* [Assigned task] Copy the material from the line with "162: (65, 53)" up to and including the line with "38: (6, 27)", changing "(173, 128)" to "(174, 128)" and keeping everything else the same.

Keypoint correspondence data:
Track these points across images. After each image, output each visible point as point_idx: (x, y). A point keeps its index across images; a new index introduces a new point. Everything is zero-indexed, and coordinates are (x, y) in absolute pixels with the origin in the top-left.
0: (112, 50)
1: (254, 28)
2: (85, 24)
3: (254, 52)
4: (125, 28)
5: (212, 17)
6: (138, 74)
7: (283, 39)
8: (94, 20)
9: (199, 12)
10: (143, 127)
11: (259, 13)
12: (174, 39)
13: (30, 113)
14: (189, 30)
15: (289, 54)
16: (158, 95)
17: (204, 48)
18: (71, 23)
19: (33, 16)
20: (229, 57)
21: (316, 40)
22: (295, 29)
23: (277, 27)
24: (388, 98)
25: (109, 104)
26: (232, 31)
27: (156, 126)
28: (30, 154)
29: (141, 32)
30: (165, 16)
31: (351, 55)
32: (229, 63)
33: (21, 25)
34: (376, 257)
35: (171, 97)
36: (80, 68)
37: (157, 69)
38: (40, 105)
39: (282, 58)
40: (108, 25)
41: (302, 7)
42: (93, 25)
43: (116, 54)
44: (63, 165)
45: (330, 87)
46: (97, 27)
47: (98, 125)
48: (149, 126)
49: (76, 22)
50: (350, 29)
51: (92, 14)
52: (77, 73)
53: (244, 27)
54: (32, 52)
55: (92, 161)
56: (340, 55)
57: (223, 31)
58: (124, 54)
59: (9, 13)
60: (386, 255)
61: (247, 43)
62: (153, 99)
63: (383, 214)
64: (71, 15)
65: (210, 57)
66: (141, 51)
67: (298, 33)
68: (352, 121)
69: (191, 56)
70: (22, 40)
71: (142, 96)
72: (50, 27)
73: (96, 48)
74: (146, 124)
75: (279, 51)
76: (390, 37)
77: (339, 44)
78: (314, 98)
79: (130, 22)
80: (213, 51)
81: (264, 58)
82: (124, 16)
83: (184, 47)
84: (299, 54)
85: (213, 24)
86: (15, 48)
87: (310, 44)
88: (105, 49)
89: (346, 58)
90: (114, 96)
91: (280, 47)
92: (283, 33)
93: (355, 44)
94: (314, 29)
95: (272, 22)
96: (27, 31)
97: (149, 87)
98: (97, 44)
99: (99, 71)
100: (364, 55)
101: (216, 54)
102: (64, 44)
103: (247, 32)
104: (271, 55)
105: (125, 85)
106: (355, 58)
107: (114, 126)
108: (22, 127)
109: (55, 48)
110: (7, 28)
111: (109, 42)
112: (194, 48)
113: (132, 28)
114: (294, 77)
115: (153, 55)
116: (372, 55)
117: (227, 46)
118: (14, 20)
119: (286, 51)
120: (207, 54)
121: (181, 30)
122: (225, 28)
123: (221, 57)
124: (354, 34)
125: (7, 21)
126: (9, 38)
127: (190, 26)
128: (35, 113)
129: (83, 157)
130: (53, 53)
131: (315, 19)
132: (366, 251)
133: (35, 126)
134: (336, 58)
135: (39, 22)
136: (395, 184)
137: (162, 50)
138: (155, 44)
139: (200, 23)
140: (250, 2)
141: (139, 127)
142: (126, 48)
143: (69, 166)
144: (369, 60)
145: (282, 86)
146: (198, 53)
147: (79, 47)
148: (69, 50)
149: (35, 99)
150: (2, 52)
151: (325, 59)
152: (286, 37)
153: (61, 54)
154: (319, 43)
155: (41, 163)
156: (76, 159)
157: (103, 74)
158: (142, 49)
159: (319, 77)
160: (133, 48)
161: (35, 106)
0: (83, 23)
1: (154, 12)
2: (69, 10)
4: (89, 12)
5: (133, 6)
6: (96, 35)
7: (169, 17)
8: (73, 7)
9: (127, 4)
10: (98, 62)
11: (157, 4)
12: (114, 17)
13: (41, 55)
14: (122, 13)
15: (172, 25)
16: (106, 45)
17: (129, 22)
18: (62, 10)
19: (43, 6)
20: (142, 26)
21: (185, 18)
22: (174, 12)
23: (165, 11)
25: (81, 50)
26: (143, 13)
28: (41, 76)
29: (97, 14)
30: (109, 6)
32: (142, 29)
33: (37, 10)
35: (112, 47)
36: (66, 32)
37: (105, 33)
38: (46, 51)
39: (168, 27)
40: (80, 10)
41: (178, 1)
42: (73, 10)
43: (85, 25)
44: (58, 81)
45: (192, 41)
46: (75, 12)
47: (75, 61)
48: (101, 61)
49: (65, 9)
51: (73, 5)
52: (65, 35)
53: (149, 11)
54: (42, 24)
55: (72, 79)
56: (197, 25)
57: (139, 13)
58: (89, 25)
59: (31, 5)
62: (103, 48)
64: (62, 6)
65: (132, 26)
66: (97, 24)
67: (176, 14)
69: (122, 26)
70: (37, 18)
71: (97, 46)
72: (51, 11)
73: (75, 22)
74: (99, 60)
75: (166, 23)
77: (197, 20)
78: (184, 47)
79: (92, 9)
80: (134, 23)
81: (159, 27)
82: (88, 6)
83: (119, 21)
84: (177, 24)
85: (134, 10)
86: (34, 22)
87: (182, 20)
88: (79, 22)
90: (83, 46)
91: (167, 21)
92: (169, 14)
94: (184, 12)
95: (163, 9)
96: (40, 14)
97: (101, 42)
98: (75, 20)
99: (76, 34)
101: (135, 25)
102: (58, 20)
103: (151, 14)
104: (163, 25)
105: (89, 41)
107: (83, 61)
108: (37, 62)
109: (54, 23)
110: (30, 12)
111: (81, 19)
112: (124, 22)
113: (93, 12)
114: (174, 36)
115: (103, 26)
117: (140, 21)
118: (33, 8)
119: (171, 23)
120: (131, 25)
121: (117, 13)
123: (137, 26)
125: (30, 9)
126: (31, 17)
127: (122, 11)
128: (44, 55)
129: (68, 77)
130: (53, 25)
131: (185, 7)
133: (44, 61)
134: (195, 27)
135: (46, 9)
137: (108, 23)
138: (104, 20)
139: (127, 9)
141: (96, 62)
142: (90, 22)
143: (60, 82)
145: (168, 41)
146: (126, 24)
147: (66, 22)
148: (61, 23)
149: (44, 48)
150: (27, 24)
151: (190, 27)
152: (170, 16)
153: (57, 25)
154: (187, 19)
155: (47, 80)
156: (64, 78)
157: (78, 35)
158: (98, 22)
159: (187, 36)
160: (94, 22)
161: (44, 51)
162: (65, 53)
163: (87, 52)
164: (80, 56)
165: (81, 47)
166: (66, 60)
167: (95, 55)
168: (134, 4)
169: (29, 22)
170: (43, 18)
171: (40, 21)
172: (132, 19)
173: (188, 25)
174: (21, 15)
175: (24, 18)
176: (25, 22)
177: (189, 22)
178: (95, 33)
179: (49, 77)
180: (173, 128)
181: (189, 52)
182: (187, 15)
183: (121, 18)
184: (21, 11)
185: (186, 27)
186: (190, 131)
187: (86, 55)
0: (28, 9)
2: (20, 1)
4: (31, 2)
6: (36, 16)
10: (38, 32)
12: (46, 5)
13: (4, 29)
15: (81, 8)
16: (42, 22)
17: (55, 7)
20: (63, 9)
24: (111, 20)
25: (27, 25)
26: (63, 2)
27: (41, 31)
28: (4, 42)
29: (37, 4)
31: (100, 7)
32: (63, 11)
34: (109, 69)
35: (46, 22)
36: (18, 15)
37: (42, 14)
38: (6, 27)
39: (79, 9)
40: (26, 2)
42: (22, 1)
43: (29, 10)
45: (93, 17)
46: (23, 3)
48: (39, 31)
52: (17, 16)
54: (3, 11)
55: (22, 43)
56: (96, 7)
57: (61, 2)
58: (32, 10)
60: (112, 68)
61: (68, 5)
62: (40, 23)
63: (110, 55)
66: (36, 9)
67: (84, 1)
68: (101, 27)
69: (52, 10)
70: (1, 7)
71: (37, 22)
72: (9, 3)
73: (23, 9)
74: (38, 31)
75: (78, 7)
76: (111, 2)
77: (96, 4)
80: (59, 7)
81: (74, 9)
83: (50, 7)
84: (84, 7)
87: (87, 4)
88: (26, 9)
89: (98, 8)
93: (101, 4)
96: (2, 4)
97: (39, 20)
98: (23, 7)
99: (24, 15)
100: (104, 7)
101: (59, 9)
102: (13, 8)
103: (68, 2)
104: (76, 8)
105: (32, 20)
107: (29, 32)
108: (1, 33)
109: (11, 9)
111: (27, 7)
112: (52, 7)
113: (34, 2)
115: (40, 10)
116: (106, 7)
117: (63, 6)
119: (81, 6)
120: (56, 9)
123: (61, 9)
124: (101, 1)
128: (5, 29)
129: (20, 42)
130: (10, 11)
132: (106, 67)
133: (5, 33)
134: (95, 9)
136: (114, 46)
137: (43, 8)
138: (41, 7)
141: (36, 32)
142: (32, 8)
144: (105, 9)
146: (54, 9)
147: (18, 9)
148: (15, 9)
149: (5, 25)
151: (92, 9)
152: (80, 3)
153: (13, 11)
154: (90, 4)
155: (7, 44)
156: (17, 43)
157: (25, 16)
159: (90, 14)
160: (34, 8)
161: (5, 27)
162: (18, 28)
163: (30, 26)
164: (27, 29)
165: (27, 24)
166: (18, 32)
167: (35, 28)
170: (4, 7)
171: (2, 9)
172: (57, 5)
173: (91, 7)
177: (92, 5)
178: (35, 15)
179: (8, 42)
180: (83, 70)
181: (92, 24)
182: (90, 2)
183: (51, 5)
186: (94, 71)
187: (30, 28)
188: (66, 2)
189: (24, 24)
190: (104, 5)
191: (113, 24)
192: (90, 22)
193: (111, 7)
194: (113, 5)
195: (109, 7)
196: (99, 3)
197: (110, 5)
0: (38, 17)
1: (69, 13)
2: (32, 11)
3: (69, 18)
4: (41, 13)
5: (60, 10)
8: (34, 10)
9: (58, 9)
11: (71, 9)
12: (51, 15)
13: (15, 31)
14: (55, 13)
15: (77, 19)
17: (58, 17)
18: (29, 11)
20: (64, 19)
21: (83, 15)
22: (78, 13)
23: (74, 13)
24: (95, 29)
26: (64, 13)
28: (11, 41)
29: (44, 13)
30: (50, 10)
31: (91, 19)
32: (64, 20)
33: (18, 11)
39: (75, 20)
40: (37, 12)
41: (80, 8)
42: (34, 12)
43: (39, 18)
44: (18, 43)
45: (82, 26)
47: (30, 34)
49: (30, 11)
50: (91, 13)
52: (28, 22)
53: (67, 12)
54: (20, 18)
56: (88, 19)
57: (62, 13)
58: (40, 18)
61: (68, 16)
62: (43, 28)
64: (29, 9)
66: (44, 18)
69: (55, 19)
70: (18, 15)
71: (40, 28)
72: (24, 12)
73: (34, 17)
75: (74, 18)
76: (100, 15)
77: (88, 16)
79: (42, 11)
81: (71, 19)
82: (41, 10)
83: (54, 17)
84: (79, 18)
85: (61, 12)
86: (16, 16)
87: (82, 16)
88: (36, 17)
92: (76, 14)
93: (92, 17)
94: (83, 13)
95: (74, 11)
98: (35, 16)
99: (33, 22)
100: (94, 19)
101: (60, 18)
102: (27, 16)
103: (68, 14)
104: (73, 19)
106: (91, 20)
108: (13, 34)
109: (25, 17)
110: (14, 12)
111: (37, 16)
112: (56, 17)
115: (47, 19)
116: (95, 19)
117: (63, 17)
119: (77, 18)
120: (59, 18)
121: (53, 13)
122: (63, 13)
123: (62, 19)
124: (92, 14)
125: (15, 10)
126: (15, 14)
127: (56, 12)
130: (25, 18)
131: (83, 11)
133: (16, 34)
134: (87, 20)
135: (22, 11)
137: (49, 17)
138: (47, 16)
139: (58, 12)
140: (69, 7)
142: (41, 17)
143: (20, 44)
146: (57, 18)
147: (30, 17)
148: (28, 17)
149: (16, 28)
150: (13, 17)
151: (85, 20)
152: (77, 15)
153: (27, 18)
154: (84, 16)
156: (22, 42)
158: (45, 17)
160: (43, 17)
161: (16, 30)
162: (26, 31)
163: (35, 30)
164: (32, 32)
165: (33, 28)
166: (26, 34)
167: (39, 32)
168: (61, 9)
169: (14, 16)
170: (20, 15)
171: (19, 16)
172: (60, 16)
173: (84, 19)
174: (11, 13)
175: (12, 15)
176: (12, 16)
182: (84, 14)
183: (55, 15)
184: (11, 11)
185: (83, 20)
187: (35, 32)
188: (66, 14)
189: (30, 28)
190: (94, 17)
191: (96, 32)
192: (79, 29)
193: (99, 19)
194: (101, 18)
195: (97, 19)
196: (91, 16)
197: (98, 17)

* [Answer to the problem]
162: (65, 53)
163: (87, 52)
164: (80, 56)
165: (81, 47)
166: (66, 60)
167: (95, 55)
168: (134, 4)
169: (29, 22)
170: (43, 18)
171: (40, 21)
172: (132, 19)
173: (188, 25)
174: (21, 15)
175: (24, 18)
176: (25, 22)
177: (189, 22)
178: (95, 33)
179: (49, 77)
180: (174, 128)
181: (189, 52)
182: (187, 15)
183: (121, 18)
184: (21, 11)
185: (186, 27)
186: (190, 131)
187: (86, 55)
0: (28, 9)
2: (20, 1)
4: (31, 2)
6: (36, 16)
10: (38, 32)
12: (46, 5)
13: (4, 29)
15: (81, 8)
16: (42, 22)
17: (55, 7)
20: (63, 9)
24: (111, 20)
25: (27, 25)
26: (63, 2)
27: (41, 31)
28: (4, 42)
29: (37, 4)
31: (100, 7)
32: (63, 11)
34: (109, 69)
35: (46, 22)
36: (18, 15)
37: (42, 14)
38: (6, 27)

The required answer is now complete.